___ Source text

Why we need the DBMS now more than ever

This year has presented challenges the maritime industry has never faced before. We understand that ship owners, charterers and other members of the supply chain are under incredible pressure at this time, so we know that the introduction of the Dry Bulk Management Standard may be viewed as unnecessary.  

However, we believe that the industry needs standardised guidance right now in order to improve operational safety. The industry must come together to share insights that help us to protect  ship and office staff. Now is the time to focus on progressive change that gives people the reassurance they need 

Crew welfare is a central component of the DBMS. We have spent a considerable amount of time with our working group, listening to industry feedback. The consistent message is a need to provide additional tools to protect the health and well being of all members of the supply chain. This is an issue that I’m passionate about. I have sailed on vessels and understand that keeping crews safe is integral to successful journeys.  

Progress in times of crisis  

In times of crisis, strong industries continue to make strides forward rather than maintaining the status quo. So many people need guidance now in order to make it to the other side of this difficult period.

______
___ Dataset content

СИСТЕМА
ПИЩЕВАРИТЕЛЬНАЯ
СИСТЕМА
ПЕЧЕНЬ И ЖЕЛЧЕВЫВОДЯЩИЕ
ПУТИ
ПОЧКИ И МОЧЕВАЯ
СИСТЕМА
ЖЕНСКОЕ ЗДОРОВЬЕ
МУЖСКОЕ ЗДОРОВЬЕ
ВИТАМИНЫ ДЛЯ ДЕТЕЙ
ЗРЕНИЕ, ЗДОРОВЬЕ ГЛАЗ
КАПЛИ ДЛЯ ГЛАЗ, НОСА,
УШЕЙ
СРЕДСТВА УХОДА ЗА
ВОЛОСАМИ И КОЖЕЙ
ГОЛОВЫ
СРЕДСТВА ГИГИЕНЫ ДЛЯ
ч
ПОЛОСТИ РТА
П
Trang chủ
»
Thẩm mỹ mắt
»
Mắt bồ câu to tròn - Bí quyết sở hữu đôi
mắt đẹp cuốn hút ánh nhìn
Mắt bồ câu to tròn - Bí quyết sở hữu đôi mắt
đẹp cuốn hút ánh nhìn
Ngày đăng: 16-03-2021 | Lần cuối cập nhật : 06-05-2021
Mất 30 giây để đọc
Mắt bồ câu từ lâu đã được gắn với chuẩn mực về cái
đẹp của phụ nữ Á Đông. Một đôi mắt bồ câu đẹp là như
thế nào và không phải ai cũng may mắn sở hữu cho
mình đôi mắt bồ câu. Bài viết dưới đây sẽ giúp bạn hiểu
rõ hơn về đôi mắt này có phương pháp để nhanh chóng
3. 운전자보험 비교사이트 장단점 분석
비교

______

## [What to work on]
Retype the passage of the text on the Dry Bulk Management Standard from "However, we believe" to "to successful journeys.", keeping every word and mark unchanged.

## [Expected output]
However, we believe that the industry needs standardised guidance right now in order to improve operational safety. The industry must come together to share insights that help us to protect  ship and office staff. Now is the time to focus on progressive change that gives people the reassurance they need 

Crew welfare is a central component of the DBMS. We have spent a considerable amount of time with our working group, listening to industry feedback. The consistent message is a need to provide additional tools to protect the health and well being of all members of the supply chain. This is an issue that I’m passionate about. I have sailed on vessels and understand that keeping crews safe is integral to successful journeys.